Start of PAGE TEXT

Among the water supply options, we see improvement in all water supply metrics (first and second columns), but also that they interact with water quality metrics. This interaction occurs through two mechanisms: changing the amount of water abstracted and changing the amount of treated effluent discharged. Each of wastewater reuse, demand reductions and leakage reductions interact with river quality via these mechanisms, but they do so differently.

Wastewater reuse (third row) improves quality metrics (except during spill events) by reducing treated effluent discharge and reducing the need for river abstraction. It does, however, also increase the concentration of untreated effluent during storm spill events (i.e. third row, fifth column is pink). This occurs because a portion of treated stormwater is being directed to the supply system rather than diluting the untreated storm spill effluent. We note that non-potable reuse (i.e. discharging into the river to enable greater abstractions) would have entirely negative impacts on water quality—since it is enabling greater abstractions without changing the amount of effluent.

Demand reductions (fourth row) improve downstream river quality outside of spill events in the same way—reducing household effluent and reducing river abstractions. Demand reductions do not change untreated effluent concentration since the amount of treated stormwater discharged during spill events is unchanged.

End of PAGE TEXT
Start of STORED DATA

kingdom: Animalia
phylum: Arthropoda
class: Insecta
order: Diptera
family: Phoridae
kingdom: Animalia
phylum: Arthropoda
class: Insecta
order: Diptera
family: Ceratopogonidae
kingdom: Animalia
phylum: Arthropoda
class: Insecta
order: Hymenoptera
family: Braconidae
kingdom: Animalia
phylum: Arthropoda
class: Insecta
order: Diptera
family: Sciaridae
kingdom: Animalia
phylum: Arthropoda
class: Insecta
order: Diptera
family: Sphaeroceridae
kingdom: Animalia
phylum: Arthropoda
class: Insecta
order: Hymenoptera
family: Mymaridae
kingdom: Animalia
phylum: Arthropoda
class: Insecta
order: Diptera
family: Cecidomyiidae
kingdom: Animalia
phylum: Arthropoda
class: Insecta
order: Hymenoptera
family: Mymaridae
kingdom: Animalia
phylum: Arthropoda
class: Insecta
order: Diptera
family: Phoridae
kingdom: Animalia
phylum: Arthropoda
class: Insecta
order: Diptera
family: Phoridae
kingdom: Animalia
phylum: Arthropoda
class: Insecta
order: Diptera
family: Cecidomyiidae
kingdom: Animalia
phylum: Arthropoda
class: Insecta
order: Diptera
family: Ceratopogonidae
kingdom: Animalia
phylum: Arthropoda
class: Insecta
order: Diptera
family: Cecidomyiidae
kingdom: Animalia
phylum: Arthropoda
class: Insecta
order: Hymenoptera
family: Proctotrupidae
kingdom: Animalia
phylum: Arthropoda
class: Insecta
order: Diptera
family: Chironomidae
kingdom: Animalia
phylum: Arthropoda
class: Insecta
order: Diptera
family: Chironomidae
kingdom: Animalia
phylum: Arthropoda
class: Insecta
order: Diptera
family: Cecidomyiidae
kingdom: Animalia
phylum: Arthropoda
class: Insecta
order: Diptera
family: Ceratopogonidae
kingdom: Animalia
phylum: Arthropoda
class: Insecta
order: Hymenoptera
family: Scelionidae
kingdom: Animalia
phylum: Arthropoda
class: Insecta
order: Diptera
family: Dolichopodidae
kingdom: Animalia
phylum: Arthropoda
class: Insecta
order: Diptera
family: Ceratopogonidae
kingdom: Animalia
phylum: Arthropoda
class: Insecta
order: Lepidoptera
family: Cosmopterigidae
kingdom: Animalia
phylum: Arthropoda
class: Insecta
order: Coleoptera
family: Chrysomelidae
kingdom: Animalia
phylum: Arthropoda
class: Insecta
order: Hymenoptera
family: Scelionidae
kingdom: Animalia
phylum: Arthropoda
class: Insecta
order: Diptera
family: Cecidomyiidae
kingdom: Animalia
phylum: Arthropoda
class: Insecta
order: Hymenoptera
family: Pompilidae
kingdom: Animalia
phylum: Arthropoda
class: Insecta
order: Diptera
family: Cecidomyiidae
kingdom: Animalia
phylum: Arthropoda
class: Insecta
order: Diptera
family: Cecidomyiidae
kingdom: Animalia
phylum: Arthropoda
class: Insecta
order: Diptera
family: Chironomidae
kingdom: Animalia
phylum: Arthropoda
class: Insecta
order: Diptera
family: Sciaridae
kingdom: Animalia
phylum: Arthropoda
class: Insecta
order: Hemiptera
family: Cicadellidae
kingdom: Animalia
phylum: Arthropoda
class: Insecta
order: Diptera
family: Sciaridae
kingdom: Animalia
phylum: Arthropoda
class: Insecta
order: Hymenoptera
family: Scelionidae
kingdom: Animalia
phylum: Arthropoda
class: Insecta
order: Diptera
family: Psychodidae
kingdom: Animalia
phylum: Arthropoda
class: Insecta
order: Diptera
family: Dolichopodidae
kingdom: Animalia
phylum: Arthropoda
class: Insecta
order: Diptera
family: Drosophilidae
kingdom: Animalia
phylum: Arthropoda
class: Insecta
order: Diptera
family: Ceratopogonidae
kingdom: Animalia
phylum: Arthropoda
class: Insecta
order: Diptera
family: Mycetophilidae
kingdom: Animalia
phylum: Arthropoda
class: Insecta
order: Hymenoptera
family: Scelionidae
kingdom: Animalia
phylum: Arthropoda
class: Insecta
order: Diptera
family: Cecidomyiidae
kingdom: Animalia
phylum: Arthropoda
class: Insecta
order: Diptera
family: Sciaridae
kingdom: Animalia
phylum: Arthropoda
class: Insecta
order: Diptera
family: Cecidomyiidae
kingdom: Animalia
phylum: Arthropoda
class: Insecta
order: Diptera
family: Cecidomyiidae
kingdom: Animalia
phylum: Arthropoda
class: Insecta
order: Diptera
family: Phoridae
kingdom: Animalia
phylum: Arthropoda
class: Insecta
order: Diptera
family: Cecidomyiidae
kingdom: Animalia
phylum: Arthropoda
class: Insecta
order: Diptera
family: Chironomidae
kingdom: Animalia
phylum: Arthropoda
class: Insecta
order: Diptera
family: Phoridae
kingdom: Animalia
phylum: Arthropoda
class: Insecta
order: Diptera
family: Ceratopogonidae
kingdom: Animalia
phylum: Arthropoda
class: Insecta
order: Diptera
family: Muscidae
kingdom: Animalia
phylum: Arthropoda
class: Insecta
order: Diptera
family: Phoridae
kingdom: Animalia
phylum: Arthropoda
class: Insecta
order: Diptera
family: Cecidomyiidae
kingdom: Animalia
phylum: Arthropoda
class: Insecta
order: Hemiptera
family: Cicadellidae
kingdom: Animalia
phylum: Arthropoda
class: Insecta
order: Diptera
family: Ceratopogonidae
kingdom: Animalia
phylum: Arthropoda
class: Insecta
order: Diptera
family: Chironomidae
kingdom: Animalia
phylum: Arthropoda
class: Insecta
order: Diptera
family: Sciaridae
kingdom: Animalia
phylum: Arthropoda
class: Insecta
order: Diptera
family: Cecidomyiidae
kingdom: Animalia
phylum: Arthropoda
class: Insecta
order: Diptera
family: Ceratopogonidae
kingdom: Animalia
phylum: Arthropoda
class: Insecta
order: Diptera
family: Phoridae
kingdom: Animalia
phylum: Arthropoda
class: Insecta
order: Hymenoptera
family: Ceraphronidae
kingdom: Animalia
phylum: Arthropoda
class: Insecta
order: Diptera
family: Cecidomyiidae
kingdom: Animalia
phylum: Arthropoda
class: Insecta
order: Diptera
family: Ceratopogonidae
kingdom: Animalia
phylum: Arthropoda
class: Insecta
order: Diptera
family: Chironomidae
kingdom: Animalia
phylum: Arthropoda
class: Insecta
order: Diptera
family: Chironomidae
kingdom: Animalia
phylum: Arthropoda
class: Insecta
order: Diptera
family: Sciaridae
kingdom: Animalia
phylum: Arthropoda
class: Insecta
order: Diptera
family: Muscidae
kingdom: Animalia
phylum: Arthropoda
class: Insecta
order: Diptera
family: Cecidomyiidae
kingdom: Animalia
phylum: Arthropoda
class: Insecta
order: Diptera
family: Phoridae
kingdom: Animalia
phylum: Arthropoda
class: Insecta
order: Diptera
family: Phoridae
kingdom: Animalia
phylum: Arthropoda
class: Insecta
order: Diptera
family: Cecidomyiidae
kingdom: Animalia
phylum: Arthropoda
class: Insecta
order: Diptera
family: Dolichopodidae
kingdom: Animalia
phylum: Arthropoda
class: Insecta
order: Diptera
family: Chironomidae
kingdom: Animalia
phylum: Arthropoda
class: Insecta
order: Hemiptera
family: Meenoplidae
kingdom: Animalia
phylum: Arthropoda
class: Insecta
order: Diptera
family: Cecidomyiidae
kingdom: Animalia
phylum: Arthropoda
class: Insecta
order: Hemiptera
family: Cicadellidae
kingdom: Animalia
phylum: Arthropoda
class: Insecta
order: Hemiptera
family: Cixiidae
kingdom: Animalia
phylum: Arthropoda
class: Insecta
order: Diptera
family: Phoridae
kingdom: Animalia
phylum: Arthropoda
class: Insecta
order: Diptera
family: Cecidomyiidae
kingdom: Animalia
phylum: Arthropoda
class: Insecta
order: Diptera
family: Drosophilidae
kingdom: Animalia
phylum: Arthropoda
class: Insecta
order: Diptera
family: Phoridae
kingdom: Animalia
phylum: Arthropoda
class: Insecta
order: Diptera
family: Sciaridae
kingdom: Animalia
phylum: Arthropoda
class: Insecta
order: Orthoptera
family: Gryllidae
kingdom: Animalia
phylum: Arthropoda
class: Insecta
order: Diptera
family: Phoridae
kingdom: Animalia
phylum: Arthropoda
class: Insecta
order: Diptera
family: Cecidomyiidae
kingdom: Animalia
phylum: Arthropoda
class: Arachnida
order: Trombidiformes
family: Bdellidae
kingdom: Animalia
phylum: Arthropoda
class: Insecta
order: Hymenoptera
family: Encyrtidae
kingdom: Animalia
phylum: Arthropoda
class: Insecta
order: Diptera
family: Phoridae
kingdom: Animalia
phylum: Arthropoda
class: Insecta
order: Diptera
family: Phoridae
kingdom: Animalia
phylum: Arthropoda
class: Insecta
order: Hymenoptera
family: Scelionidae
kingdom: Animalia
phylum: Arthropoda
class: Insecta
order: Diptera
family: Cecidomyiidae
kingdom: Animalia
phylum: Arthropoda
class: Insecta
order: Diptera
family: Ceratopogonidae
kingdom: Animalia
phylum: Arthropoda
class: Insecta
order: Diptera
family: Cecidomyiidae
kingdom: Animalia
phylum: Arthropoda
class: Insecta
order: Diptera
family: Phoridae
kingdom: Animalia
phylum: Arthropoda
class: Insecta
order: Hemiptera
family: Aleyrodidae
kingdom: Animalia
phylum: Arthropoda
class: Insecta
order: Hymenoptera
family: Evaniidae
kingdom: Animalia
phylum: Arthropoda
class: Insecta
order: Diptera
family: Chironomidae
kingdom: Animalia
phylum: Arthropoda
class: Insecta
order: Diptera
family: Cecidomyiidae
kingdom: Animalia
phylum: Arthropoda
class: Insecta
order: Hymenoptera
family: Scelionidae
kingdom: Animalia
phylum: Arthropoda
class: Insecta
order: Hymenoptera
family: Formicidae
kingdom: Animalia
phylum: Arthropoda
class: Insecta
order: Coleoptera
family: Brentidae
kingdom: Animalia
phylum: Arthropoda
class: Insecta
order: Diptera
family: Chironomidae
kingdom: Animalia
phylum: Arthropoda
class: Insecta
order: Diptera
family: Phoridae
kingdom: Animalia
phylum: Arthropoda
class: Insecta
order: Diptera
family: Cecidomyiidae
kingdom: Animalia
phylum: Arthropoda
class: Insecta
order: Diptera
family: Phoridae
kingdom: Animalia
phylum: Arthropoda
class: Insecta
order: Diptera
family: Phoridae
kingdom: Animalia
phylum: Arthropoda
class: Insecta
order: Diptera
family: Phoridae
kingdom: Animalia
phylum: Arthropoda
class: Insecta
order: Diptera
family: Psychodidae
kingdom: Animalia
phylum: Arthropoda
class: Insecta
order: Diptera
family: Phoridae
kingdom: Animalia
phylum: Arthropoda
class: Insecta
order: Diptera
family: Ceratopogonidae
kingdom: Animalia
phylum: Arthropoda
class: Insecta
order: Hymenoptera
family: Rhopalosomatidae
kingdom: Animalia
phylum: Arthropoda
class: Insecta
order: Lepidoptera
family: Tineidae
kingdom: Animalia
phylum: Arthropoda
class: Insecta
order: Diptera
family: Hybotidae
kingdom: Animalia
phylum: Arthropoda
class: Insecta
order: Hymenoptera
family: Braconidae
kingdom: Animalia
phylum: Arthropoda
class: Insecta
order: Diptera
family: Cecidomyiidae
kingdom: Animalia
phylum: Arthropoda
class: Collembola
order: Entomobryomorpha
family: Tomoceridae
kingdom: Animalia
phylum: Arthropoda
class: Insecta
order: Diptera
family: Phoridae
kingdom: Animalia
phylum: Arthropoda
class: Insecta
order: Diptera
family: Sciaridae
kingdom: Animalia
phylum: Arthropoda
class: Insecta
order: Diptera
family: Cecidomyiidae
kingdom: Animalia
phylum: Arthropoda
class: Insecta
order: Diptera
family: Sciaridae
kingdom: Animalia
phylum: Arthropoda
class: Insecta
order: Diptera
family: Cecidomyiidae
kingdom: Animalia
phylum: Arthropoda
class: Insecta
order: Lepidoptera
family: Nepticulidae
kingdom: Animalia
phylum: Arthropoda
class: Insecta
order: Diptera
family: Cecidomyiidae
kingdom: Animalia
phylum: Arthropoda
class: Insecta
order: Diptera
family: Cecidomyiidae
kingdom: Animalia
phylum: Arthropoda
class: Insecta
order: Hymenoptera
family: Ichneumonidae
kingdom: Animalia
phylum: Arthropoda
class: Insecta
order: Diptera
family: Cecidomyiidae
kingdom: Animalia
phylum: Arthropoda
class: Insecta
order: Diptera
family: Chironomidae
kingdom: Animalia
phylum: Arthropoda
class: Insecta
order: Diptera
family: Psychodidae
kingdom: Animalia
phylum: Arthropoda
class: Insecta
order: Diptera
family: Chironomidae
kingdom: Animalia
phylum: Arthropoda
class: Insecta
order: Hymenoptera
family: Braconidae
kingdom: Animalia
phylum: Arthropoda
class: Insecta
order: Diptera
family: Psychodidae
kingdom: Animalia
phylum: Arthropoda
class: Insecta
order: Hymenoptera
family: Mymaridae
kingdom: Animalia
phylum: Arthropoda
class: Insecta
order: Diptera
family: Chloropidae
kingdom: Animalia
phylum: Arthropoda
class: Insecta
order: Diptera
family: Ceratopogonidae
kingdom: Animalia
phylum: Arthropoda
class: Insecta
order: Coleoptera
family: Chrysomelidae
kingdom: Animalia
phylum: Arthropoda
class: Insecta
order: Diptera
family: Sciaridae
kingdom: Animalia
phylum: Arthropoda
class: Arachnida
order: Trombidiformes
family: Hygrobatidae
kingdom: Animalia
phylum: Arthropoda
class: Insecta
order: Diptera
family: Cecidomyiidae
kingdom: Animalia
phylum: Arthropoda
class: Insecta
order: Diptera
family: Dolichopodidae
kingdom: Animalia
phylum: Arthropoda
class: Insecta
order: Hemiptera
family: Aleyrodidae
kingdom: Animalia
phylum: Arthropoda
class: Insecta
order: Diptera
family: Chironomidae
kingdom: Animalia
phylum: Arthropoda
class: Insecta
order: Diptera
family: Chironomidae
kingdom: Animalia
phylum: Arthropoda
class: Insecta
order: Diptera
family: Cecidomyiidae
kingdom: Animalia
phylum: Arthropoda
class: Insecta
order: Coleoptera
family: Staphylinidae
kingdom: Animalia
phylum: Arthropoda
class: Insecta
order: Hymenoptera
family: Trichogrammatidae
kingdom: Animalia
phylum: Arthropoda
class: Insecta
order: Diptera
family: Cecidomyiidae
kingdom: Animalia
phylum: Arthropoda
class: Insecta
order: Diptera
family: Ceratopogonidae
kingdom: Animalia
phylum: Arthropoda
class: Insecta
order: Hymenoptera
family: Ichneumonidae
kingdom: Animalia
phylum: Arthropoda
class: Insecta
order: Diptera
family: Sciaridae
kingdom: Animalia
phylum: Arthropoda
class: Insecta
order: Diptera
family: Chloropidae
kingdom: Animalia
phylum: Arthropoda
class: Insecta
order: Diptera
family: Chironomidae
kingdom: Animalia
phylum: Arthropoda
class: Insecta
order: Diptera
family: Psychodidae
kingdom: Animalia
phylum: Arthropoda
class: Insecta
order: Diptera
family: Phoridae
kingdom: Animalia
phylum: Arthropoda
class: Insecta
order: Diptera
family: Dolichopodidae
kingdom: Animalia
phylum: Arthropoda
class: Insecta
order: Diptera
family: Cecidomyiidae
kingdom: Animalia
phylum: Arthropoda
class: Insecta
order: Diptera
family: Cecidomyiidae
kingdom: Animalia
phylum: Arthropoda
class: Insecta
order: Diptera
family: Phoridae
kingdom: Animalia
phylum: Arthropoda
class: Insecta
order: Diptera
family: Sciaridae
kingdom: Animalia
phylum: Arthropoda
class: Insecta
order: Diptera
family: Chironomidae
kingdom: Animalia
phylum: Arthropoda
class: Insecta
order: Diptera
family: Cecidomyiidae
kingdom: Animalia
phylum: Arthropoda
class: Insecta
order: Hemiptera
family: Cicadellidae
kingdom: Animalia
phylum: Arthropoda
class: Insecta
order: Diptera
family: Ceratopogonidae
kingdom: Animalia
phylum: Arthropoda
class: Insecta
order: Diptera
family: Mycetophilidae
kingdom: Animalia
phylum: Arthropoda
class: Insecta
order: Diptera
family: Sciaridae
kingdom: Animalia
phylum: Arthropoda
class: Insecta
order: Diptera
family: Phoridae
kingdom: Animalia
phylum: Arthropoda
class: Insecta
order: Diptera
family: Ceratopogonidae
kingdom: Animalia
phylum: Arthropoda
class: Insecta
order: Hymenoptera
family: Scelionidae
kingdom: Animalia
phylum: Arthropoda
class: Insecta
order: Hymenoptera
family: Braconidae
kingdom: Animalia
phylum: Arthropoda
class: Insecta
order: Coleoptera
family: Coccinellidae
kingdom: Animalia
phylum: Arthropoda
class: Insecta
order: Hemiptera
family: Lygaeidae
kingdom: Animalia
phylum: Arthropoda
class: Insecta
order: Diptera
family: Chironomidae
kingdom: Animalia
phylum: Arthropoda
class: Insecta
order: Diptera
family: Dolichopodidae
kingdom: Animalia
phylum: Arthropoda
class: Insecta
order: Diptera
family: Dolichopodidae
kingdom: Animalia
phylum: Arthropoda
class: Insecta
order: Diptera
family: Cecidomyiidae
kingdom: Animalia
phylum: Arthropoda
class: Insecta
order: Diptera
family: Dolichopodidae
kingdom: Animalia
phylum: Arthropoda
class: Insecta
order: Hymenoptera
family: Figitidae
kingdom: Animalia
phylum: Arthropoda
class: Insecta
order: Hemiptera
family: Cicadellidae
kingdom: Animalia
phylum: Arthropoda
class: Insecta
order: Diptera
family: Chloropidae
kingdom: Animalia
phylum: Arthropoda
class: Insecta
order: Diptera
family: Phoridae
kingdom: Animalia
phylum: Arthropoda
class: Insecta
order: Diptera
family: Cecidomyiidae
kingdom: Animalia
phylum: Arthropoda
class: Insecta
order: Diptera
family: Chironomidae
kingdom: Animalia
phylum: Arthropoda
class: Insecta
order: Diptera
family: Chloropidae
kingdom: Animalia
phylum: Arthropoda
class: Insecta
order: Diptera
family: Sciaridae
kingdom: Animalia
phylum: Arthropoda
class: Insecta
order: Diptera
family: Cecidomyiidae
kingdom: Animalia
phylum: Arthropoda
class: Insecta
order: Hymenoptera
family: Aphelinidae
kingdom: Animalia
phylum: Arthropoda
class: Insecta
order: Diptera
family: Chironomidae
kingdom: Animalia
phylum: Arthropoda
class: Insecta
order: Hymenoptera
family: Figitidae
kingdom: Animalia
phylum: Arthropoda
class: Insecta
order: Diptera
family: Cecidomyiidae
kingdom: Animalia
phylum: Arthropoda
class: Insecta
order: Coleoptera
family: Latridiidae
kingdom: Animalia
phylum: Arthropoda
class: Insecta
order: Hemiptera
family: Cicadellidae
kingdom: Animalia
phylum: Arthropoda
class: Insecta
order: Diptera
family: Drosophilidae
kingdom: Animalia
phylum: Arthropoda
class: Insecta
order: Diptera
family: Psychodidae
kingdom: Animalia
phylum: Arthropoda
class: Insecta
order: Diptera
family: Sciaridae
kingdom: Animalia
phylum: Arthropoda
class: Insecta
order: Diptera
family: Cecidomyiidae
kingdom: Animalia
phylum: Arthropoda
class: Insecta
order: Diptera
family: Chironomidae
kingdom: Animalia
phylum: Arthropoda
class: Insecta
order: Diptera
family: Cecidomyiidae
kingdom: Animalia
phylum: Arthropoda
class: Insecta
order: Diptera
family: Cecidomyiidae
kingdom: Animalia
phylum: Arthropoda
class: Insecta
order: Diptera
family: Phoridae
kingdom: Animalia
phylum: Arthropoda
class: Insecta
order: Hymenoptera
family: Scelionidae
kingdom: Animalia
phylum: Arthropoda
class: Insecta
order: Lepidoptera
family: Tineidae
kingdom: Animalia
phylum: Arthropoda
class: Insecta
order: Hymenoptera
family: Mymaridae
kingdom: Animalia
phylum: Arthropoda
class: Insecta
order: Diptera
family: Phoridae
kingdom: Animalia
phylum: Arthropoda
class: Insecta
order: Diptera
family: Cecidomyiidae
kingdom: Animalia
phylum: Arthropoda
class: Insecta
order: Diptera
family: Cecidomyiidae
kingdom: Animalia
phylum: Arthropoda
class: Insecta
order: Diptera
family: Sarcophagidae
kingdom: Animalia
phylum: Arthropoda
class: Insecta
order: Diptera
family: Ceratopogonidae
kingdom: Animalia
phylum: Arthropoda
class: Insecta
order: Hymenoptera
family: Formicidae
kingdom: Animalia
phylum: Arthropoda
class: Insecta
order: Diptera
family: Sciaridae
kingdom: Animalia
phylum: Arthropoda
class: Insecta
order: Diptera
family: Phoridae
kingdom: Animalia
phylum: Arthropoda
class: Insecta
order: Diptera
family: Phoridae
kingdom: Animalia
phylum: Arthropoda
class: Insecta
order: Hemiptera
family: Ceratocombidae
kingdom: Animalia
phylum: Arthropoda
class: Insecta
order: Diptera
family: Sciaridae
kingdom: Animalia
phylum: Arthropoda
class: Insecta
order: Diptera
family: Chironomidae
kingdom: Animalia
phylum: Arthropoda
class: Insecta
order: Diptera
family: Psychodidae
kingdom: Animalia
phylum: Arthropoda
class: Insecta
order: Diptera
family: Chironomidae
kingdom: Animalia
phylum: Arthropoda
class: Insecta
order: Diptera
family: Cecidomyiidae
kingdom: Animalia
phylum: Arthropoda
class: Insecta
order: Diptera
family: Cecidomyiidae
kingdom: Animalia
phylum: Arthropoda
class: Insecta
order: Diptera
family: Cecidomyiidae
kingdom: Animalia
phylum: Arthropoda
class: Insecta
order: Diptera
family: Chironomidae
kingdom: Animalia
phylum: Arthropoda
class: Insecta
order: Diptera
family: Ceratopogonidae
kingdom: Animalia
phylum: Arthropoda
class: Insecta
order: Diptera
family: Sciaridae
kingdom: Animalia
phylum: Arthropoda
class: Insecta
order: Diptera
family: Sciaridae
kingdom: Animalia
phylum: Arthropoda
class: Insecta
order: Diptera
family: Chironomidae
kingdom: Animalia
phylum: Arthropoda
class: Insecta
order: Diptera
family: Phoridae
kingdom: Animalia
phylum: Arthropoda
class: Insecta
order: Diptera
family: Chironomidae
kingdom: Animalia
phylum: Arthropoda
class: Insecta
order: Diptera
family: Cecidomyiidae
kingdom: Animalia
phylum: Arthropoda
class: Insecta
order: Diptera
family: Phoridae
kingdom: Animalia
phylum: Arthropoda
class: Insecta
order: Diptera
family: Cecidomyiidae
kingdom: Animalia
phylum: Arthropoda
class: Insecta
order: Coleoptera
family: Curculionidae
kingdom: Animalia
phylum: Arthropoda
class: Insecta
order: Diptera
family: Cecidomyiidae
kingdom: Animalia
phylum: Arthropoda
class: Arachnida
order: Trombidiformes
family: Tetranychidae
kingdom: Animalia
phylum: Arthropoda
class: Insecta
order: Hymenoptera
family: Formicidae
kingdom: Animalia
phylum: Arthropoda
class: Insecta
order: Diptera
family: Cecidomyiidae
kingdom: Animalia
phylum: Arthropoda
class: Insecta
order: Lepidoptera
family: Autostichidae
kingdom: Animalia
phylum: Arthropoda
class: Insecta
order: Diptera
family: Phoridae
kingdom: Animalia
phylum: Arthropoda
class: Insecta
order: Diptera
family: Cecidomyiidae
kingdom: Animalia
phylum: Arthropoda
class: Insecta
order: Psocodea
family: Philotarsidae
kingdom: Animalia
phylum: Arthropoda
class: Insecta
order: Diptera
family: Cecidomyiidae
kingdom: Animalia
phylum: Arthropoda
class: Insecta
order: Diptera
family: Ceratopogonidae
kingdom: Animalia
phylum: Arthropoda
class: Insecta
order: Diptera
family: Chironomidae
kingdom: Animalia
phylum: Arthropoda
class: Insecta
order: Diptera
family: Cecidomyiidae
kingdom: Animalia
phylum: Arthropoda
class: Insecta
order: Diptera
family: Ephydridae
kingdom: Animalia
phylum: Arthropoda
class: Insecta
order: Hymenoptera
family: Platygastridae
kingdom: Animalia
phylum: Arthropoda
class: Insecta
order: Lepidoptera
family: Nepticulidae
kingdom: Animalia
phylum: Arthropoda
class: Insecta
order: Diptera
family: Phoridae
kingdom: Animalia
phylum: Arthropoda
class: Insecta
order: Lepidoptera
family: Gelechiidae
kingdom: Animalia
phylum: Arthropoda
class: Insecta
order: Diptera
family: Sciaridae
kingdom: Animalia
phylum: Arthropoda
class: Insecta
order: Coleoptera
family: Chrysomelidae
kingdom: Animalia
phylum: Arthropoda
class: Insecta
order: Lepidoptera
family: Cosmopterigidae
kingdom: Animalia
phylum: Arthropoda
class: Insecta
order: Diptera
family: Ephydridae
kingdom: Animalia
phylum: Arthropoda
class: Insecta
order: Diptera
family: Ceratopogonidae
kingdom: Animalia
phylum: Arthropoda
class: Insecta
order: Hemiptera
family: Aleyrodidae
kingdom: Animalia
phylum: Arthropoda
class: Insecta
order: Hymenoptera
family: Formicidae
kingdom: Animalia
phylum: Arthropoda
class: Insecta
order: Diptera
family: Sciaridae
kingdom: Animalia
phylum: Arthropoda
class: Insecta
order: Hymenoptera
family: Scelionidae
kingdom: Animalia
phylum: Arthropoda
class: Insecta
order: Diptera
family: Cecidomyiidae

End of STORED DATA

▶ _TO DO_:
Answer these questions from the text on water supply options:
(a) Through which two mechanisms do the water supply options interact with water quality metrics?
(b) What does wastewater reuse do to the concentration of untreated effluent during storm spill events?
(c) According to the text, why do demand reductions leave untreated effluent concentration unchanged?
The data come from a source separate from the text.

▶ _EXERCISE RESPONSE_:
(a) They interact by changing the amount of water abstracted and by changing the amount of treated effluent discharged.
(b) Wastewater reuse increases the concentration of untreated effluent during storm spill events.
(c) The amount of treated stormwater discharged during spill events does not change.